8. vitamin / mineral deficiencies – This is a major difficulty for the newly diagnosed celiac and one that can take a significant amount of time and attention by the individual to attempt to repair. As the consumption of gluten causes the damage to the intestines, adequate absorption is limited and less able to be successfully managed. Some common deficiencies in this population are calcium, iron, zinc, many of the B vitamins as well as vitamins D and E. The 'cure' is to take great care to consume only items that have no gluten and, in some cases, to use supplements as well until the intestines are healing well enough to resume more normal digestion and absorption. As deficiencies in many of these vitamins and minerals are needed for normal function of many organs and body symptoms, it isn't really surprising when parts of the body start to fail or find themselves unable to heal and function normally.

A short list of other honorable mentions :)
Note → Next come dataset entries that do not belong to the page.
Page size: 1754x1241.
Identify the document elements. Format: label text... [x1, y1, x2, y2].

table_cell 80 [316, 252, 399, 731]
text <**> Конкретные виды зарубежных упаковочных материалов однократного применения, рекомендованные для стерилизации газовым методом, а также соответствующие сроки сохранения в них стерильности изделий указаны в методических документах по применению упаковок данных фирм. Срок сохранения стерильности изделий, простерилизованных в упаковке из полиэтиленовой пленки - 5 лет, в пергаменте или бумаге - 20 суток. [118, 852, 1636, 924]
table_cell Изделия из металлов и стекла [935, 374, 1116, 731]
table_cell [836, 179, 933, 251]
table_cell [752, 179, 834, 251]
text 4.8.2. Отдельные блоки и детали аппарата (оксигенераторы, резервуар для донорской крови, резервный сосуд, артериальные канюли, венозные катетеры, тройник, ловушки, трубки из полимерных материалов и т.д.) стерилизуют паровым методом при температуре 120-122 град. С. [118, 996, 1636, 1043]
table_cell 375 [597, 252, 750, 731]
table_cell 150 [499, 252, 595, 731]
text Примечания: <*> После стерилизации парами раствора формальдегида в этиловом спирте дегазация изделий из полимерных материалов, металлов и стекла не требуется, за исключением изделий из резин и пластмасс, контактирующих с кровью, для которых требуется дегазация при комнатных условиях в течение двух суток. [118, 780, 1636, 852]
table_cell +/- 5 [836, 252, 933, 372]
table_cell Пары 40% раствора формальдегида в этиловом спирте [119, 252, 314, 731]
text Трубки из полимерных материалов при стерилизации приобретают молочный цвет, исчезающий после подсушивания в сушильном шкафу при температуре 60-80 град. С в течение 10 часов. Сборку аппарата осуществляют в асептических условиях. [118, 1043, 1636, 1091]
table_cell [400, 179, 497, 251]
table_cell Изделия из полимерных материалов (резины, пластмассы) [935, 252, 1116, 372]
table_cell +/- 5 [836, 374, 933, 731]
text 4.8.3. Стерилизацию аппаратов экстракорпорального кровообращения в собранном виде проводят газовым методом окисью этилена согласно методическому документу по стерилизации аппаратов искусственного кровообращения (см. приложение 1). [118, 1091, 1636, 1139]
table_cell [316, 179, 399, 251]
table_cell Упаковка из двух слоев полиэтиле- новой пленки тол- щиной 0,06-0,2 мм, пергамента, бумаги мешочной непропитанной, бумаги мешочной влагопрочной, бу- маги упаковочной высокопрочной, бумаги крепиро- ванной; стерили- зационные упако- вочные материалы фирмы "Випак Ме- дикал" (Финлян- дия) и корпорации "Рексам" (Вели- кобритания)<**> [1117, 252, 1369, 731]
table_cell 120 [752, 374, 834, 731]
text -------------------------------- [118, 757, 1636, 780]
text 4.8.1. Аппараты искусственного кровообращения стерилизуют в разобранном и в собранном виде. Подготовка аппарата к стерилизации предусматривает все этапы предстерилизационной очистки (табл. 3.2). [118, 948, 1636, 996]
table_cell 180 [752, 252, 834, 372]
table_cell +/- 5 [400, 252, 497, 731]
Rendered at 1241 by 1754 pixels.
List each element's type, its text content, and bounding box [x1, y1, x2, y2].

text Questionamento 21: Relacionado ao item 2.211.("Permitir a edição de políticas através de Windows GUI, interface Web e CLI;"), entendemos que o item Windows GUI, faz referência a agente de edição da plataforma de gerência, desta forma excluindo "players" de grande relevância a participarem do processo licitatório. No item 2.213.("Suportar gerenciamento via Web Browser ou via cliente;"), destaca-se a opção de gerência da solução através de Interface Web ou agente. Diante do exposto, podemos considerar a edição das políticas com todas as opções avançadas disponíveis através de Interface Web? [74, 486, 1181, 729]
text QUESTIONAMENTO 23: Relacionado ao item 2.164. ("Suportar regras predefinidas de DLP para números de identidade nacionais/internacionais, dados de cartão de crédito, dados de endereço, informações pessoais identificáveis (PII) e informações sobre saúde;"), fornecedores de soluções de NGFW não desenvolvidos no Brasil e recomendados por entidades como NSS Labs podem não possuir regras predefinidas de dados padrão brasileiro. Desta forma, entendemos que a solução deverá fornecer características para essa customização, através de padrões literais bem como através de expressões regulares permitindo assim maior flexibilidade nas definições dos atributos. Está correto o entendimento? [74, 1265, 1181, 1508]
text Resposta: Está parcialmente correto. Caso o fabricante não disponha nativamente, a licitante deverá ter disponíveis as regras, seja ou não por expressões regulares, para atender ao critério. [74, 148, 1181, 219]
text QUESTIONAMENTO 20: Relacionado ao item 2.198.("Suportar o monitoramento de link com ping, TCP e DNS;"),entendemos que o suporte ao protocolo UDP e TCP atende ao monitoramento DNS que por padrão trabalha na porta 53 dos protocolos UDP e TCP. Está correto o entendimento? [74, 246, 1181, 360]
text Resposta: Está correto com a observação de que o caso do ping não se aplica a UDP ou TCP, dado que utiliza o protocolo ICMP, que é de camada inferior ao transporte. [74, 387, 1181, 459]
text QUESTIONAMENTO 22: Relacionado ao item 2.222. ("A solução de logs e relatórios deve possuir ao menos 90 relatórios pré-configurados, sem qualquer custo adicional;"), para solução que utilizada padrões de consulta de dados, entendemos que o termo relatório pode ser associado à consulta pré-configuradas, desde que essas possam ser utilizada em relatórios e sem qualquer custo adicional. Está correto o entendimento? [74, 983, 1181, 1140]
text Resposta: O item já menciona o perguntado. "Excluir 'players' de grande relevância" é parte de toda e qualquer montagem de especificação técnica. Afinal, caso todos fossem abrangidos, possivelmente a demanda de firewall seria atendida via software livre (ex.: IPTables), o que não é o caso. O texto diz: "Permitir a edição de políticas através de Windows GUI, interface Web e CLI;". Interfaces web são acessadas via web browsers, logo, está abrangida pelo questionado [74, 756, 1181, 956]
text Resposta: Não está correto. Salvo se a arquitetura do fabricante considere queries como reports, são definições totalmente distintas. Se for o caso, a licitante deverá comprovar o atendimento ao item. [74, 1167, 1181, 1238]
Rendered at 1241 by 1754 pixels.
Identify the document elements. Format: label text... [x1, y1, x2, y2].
Anemia, migraines, myopathy dementia, gall bladder malfunction, Raynaud's phenomenon, peripheral neuropathy, pancreatic insufficiency, many forms of gastro intestinal cancers, primary sclerosing cholangitis, juvenile idiopathic arthritis, idiopathic dilated cardiomyopathy, ulcerative colitis, microscopic colitis.... and probably many more that I missed. Whew!

That was a pretty long list... sort of depressing too! But a lot to think and talk about. As far as I know, celiac disease is the only auto immune disorder that I have... although my doctor is getting ready to test for two others. I have certainly struggled with infertility and serious nutritional deficiencies. I have started to show the signs of arthritis and Dry Eye Syndrome which is cause by immuno-inflammation. Otherwise, well I'm pretty good :)

Any thoughts on this? What experiences with yourself and others can you share? Did you read this post and wonder about your own health and the possibility of having more than one disorder when you become introspective and look at your current medical diagnoses? What are your thoughts?